- **Text for analysis**:
This chapter provides an introduction to Reconfigurable Computing (RC) including challenges in design and implementation of RC systems, an introduction to SGI's system platform and an overview of SGI's Reconfigurable Application Specific Computing (RASC). It covers the following topics:
|Note: Make sure that you read the section called “Major Technical Changes in the RASC 2.20 Release” on the “New Features in This Guide” page in the frontmatter of this manual.|
Reconfigurable computing is defined as a computer having hardware that can be reconfigured to implement application-specific functions (see Figure 1-1). The basic concept of a reconfigurable computer (RC) was proposed in the 1960s, but only in the last decade has an RC been feasible. RC systems combine microprocessors and programmable logic devices, typically field programmable gate arrays (FPGAs), into a single system. Reconfigurable computing allows applications to map computationally dense code to hardware. This mapping often provides orders of magnitude improvements in speed while decreasing power and space requirements.
As defined above, RC uses programmable FPGAs. Current FPGA technology provides more than 10 million logic elements, internal clock rates over 200MHz, and pin toggle rates approaching 10Gb/s. With these large devices, the scope of applications that can target an FPGA has dramatically increased. The challenges to using FPGAs effectively fall into two categories: ease of use and performance. Ease of use issues include the following:
Methodology of generating the “program” or bitstream for the FPGA
Ability to debug an application running on both the microprocessor and FPGA
Interface between the application and the system or Application Programming Interface (API)

- **Dataset content**:
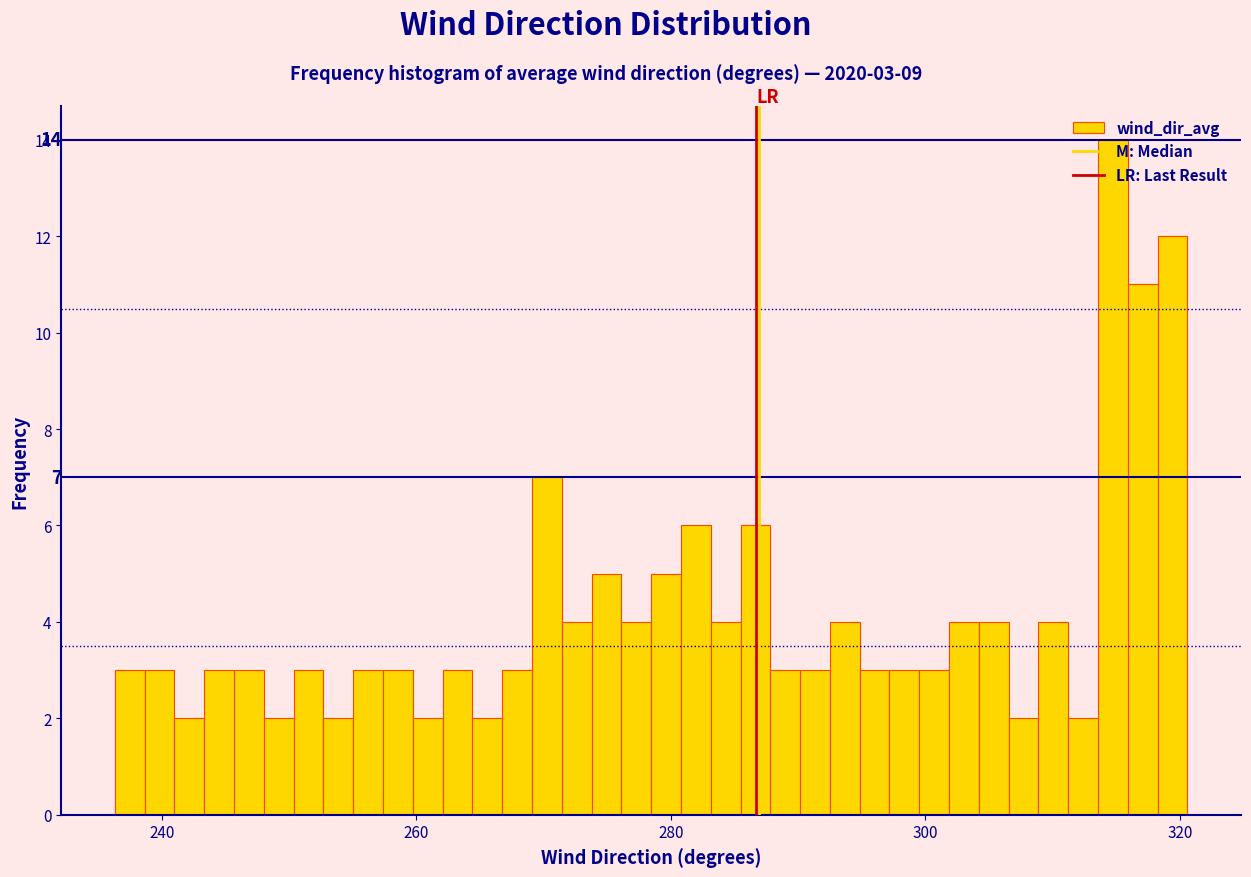

Around what value on the x-axis is the tallest bar? Give the approximate position of its centre, as read against the axis.

314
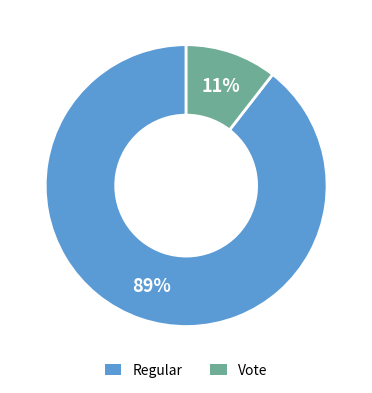

The Vote slice represents 11% of the pie. True or false?

True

- **Using the information**:
a) According to the reconfigurable computing text, what two categories do the challenges of using FPGAs effectively fall into?
b) Copy the passage of the reconfigurable computing text starting at "As defined above, RC" and ending at "Programming Interface (API)".

- **Answer list**:
a) Ease of use and performance.

b)
As defined above, RC uses programmable FPGAs. Current FPGA technology provides more than 10 million logic elements, internal clock rates over 200MHz, and pin toggle rates approaching 10Gb/s. With these large devices, the scope of applications that can target an FPGA has dramatically increased. The challenges to using FPGAs effectively fall into two categories: ease of use and performance. Ease of use issues include the following:
Methodology of generating the “program” or bitstream for the FPGA
Ability to debug an application running on both the microprocessor and FPGA
Interface between the application and the system or Application Programming Interface (API)